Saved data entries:
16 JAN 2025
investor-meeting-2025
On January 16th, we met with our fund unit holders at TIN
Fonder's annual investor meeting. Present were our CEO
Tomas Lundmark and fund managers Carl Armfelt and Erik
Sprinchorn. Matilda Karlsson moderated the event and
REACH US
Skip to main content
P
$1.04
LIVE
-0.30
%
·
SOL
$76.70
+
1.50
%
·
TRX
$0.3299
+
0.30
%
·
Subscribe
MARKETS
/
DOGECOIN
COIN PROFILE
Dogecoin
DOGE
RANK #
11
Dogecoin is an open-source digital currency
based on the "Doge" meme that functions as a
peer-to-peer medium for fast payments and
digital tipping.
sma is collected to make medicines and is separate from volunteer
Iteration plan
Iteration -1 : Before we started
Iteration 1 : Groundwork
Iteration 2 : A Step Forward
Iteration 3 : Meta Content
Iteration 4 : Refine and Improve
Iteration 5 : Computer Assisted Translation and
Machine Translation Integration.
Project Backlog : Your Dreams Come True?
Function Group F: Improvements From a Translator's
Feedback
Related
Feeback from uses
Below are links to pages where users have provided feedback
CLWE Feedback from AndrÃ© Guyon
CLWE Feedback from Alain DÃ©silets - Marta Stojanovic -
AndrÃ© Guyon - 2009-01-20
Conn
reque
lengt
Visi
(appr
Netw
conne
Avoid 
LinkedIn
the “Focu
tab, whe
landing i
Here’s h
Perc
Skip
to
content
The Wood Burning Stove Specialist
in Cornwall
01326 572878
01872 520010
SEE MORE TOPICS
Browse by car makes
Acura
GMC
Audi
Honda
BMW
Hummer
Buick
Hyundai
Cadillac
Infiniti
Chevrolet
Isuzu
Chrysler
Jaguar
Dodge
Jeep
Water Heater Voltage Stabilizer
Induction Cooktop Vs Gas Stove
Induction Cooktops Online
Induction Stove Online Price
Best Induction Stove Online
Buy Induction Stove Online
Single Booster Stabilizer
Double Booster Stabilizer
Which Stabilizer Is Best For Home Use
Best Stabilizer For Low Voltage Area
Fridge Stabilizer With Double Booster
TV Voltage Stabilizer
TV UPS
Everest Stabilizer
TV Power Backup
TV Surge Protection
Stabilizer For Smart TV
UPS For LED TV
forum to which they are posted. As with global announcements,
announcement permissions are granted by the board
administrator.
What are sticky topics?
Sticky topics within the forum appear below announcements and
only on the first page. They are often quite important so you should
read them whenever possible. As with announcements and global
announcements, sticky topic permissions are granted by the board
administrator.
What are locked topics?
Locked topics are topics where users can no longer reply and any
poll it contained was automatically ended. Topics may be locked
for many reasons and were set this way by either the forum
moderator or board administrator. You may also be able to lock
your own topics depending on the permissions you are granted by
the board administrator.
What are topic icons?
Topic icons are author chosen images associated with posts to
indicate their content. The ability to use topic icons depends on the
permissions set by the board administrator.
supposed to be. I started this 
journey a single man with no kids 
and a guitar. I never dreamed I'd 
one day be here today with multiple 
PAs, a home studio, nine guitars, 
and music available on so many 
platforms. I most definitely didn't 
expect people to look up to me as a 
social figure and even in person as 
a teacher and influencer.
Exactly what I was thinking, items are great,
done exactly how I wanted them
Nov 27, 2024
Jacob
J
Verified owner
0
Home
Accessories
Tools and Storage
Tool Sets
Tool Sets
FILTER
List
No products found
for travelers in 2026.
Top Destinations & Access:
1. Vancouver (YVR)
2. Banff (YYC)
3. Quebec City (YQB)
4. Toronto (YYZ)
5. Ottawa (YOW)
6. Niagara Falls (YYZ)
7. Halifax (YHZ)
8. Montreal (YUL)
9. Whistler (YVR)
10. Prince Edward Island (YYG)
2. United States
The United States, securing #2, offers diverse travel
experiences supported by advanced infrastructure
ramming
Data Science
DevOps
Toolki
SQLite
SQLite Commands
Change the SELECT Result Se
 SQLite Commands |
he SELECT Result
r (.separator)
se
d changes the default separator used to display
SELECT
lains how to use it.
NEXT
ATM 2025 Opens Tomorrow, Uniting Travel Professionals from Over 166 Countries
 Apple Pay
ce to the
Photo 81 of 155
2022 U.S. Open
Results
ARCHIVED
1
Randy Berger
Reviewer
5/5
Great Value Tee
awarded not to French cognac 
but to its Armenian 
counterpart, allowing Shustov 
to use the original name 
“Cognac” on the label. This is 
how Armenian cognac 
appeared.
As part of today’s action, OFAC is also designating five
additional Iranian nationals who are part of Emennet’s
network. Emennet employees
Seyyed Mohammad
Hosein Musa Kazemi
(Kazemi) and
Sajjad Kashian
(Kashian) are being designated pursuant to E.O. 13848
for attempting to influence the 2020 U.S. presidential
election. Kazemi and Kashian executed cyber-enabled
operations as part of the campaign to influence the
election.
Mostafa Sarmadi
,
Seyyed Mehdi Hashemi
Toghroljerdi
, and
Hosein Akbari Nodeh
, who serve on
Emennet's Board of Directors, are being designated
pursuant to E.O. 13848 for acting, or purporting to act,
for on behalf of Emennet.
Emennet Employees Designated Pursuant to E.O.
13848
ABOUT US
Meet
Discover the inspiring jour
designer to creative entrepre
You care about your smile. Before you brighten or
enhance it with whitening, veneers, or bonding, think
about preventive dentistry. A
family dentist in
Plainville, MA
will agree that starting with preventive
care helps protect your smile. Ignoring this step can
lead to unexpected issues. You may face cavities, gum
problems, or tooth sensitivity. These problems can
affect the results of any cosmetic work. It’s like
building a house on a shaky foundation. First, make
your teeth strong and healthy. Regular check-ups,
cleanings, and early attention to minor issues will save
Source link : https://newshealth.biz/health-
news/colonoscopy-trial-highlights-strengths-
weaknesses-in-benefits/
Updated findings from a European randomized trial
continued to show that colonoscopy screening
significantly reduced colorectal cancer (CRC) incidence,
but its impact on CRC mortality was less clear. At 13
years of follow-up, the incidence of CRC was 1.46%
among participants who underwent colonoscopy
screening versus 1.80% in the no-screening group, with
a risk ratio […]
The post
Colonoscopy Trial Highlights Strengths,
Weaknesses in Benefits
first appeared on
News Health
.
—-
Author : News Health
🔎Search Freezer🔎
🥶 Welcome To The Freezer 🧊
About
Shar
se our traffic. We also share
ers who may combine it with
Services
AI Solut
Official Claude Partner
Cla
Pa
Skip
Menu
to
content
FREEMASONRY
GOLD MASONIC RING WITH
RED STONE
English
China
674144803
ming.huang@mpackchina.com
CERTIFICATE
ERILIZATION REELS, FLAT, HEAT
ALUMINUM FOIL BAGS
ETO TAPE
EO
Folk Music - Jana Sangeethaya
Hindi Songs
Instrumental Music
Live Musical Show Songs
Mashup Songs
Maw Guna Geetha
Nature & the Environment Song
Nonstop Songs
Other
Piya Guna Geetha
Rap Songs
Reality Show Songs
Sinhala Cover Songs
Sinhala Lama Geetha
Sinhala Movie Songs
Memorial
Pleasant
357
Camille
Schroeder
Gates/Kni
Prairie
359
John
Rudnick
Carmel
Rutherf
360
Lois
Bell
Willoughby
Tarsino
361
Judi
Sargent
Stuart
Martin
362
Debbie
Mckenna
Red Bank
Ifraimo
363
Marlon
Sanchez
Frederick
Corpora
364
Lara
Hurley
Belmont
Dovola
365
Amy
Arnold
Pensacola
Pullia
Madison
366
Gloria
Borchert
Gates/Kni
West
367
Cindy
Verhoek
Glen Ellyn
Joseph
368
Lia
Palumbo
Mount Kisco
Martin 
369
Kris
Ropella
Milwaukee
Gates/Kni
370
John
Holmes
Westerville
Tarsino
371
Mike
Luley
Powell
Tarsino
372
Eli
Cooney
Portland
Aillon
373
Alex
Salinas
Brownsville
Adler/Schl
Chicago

** WORK ORDER **
Which lines in the records contain the word "fund"? Find each one and copy it out in full.

** PROBLEM SOLUTION **
On January 16th, we met with our fund unit holders at TIN
Tomas Lundmark and fund managers Carl Armfelt and Erik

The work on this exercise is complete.